Saki, the author, wanted to keep the reader in the dark as to Vera's intentions and motives. The girl seems to be making polite conversation with the visitor. It does not become apparent until much later in the story that Vera wants to be sure of Framton's ignorance of local history before she tells him the ghost story she has in mind. If such a tragedy had really occurred, it would have been known and talked about all over the region.

"Do you know many of the people round here?" asked the niece, when she judged that they had had sufficient silent communion.

"Hardly a soul," said Framton. "My sister was staying here, at the rectory, you know, some four years ago, and she gave me letters of introduction to some of the people here."

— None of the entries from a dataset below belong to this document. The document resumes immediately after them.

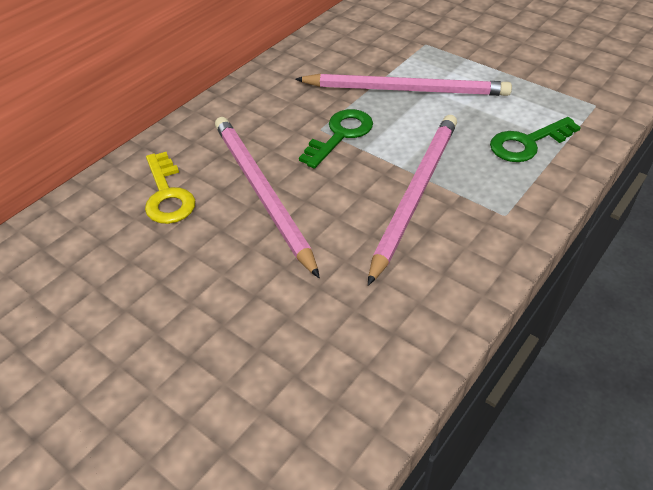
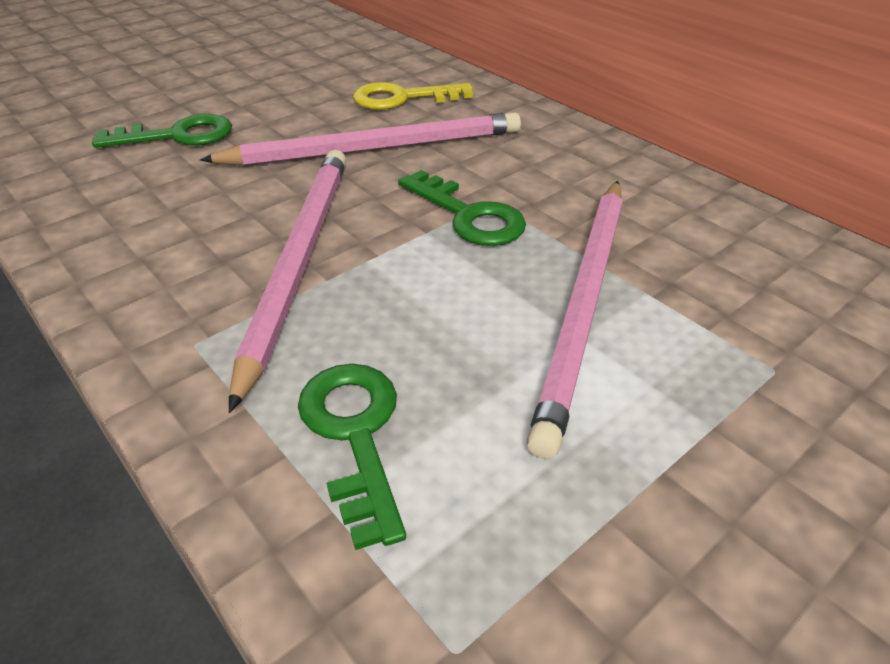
camera: 100 degrees right, 5 degrees down
(262, 327) = (177, 135): none -> green key
(415, 194) = (299, 261): pink pencil -> pink pencil turned 120 degrees counterclockwise

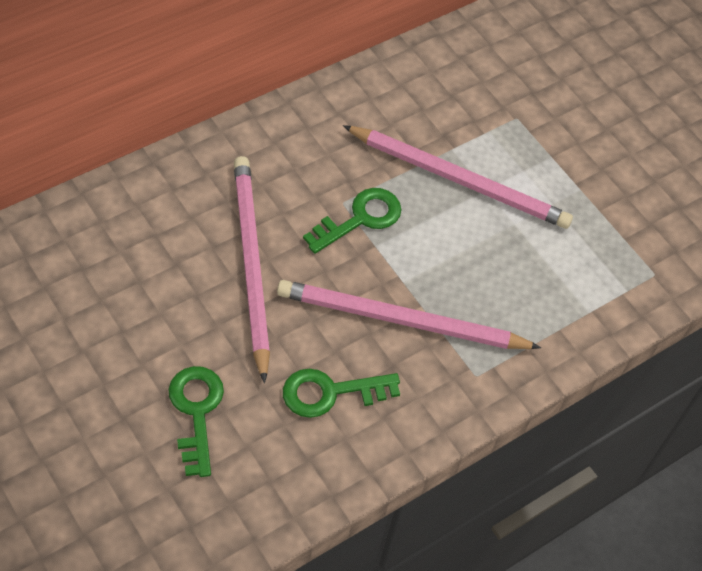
camera: 90 degrees left, 15 degrees up
(355, 434) = (549, 298): green key -> green key (330, 392)
(402, 98) = (158, 234): yellow key -> none

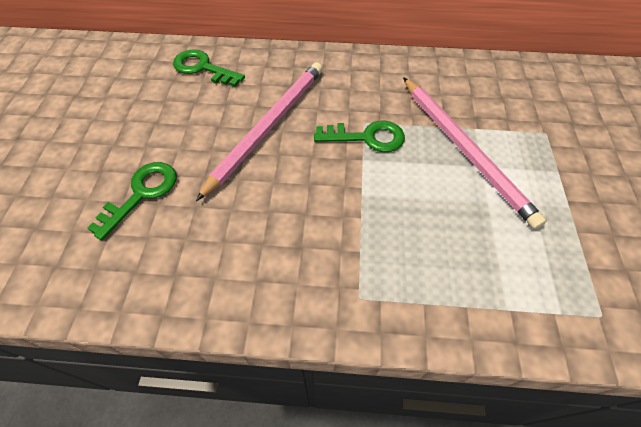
camera: 45 degrees right, 0 degrees up
(330, 392) = (237, 237): green key -> green key (203, 68)
(401, 320) = (335, 218): pink pencil -> none

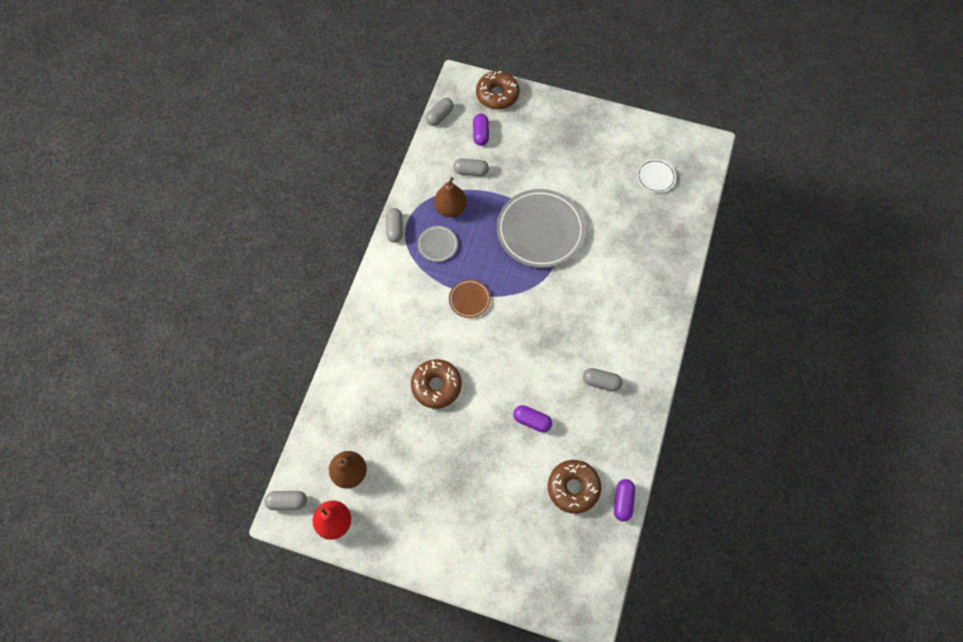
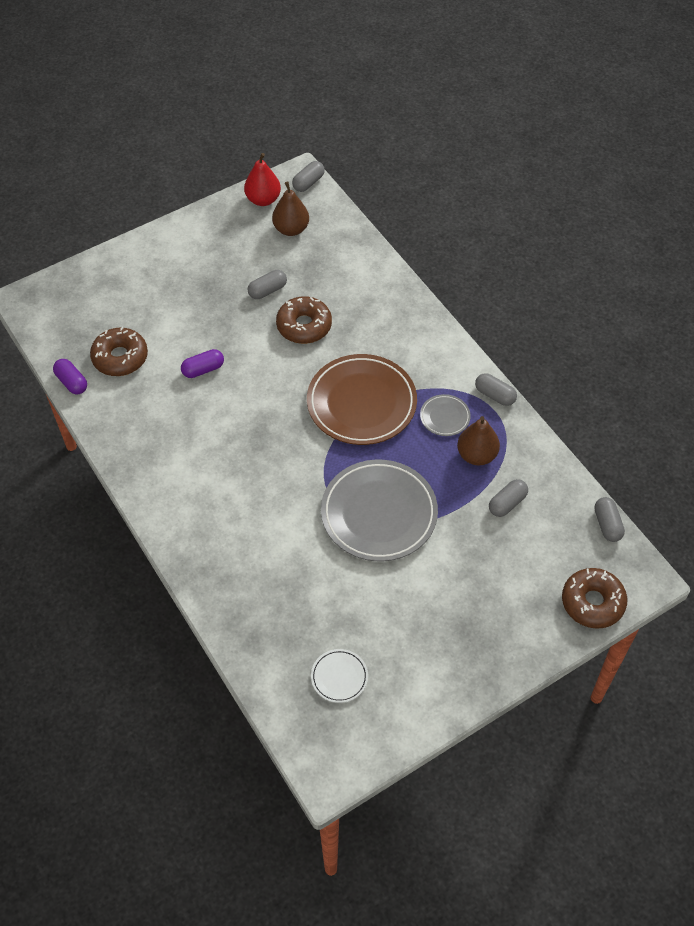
camera: 130 degrees right, 10 degrees down
(469, 299) = (361, 403): brown plate -> brown plate, size x2.20
(480, 134) = (549, 546): purple capsule -> none
(601, 382) = (180, 445): grey capsule -> grey capsule (267, 290)

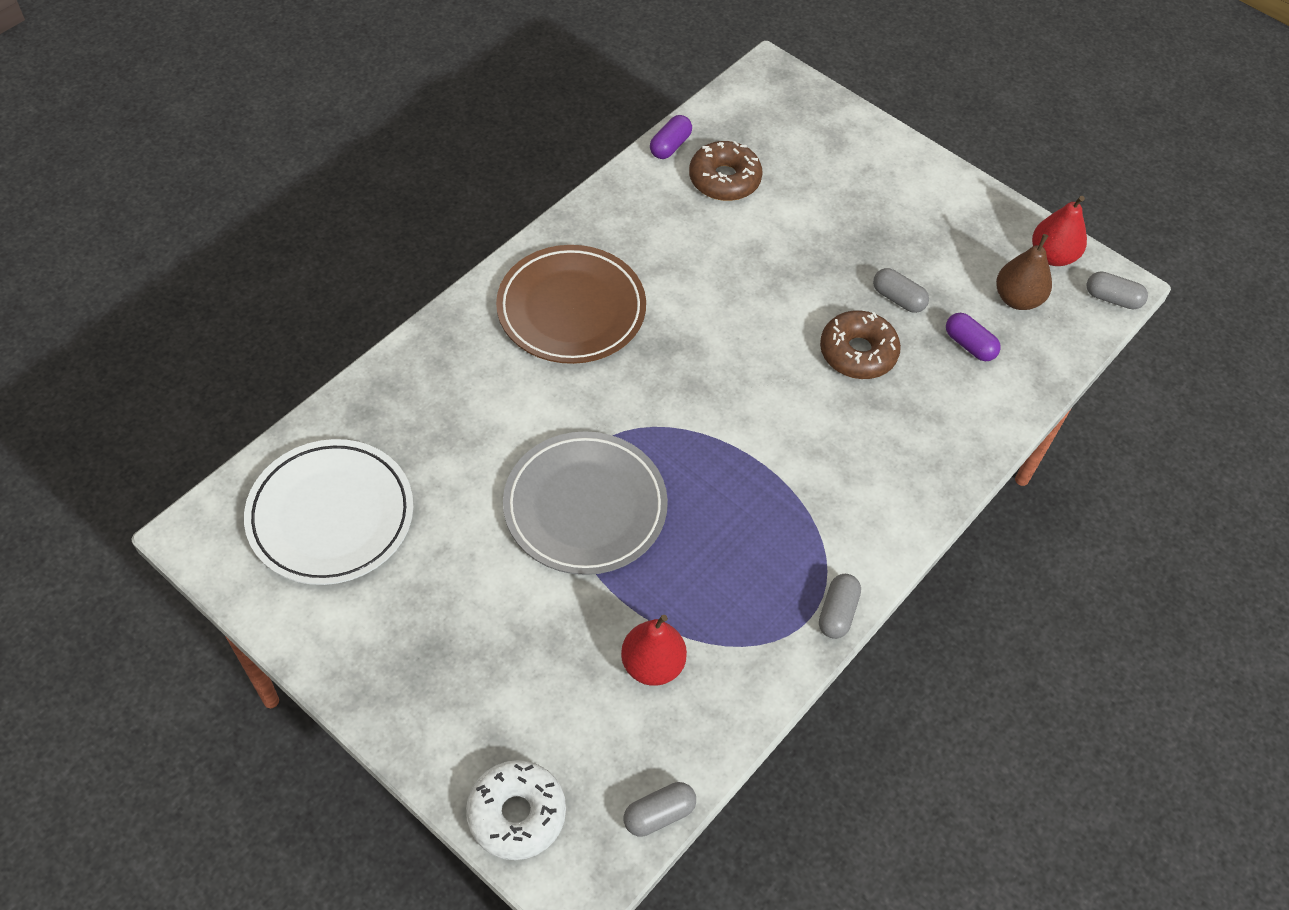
camera: 70 degrees right, 0 degrees up
(203, 369) = (740, 263): purple capsule -> purple capsule (969, 345)
(339, 677) = (331, 516): white plate -> white plate, size x2.20
(361, 403) = (757, 447): brown plate -> brown plate (571, 309)
(445, 417) = (773, 554): grey plate -> none
(476, 455) = (721, 608): brown pear -> none
(507, 503) = (652, 665): grey capsule -> red pear
(592, 602) = (516, 814): brown donut -> white donut

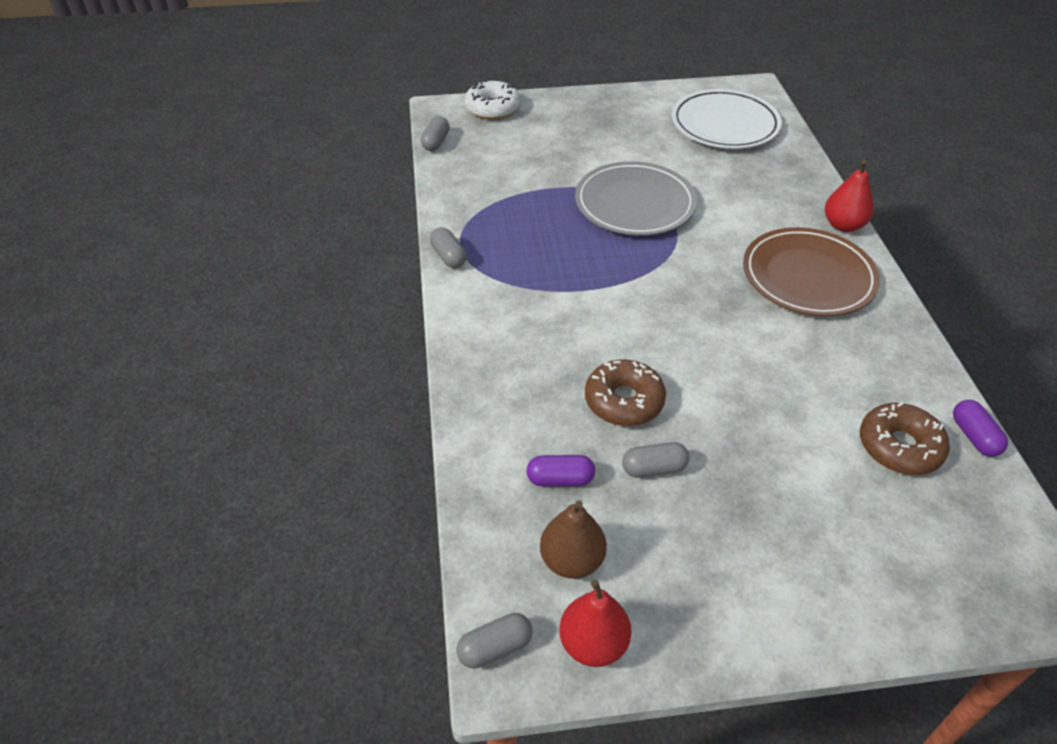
camera: 135 degrees right, 10 degrees down
(652, 665) = (509, 178): red pear -> red pear (843, 225)

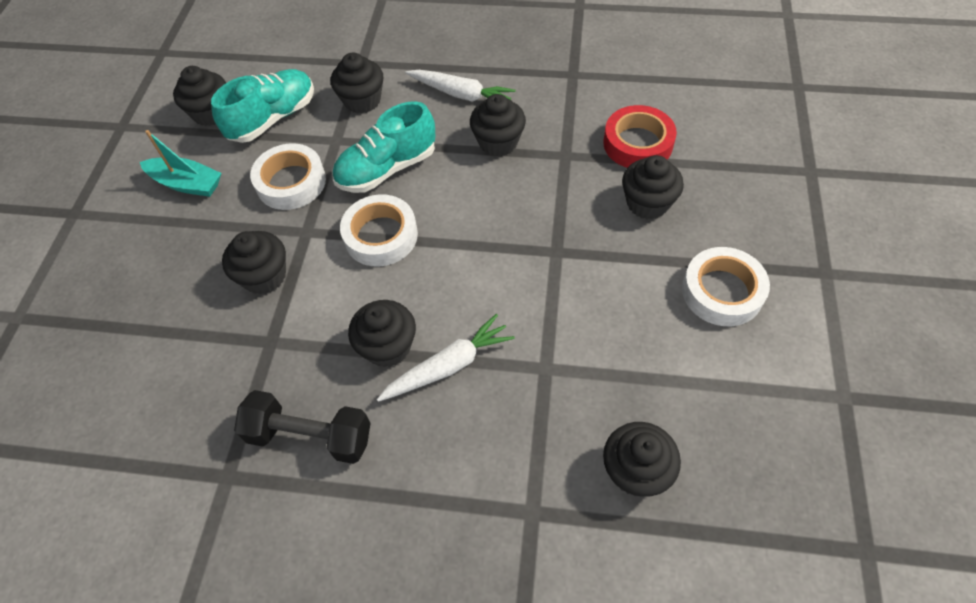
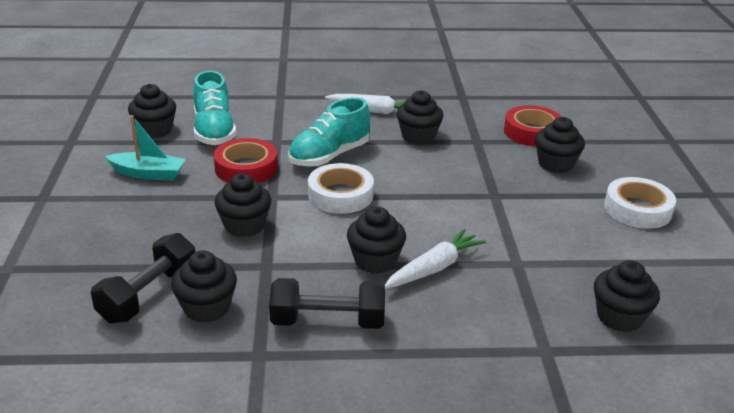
camera: 15 degrees left, 25 degrees down
(141, 373) = (148, 295): none -> black dumbbell
(273, 118) = (214, 131): turquoise shoe -> turquoise shoe turned 135 degrees clockwise
(291, 182) = (246, 168): white tape -> red tape
(362, 100) = (290, 118): black cupcake -> black cupcake (206, 308)

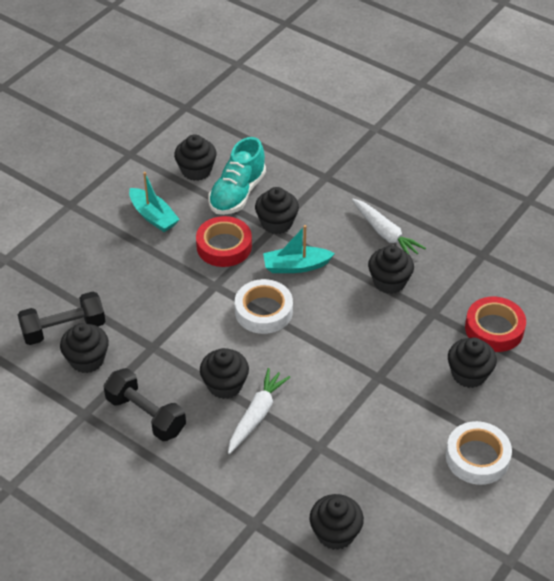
camera: 40 degrees right, 15 degrees up
(244, 225) = (171, 303): black cupcake -> black cupcake (276, 223)
(329, 156) = (296, 266): turquoise shoe -> turquoise boat
(433, 268) = (256, 415): white carrot -> white carrot turned 60 degrees counterclockwise

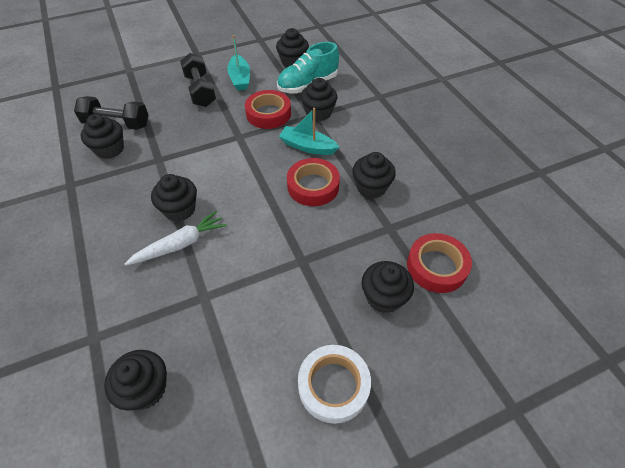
camera: 30 degrees right, 5 degrees up
(146, 415) = (106, 205): black dumbbell -> black dumbbell (200, 91)
(263, 311) = (256, 168): white tape -> none
(334, 305) = (313, 186): none -> red tape
(385, 233) = (395, 150): white carrot -> none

Once Vera has gotten the information she has been fishing for, she tells him her whole made-up story about the three hunters who got sucked into a bog exactly three years ago. Saki emphasizes that this young girl is "self-possessed," that is, poised, relaxed, sure of herself. She intends to lose her self-possession when the three hunters will appear outside, headed towards the open window. She will fake an expression of goggle-eyed horror to make it appear to the nervous Framton Nuttel that she is actually seeing ghosts. When her aunt, who has supposedly been waiting for them for three years, announces that she sees her men approaching:

Framton shivered slightly and turned towards the niece with a look intended to convey sympathetic comprehension. The child was staring out through the open window with a dazed horror in her eyes.

The girl's imagination and mischievous spirit have turned this stereotypical English country manor into a house of horrors. Framton flees for his life because he is sure the three returning hunters must be ghosts armed with shotguns. It is only after his flight that the reader is let in on Vera's practical joke. The three hunters are just ordinary men returning from a day's snipe-shooting in the marshes. 

"Here we are, my dear," said the bearer of the white mackintosh, coming in through the window, "fairly muddy, but most of it's dry. Who was that who bolted out as we came up?"

"A most extraordinary man, a Mr. Nuttel," said Mrs. Sappleton; "could only talk about his illnesses, and dashed off without a word of goodby or apology when you arrived. One would think he had seen a ghost."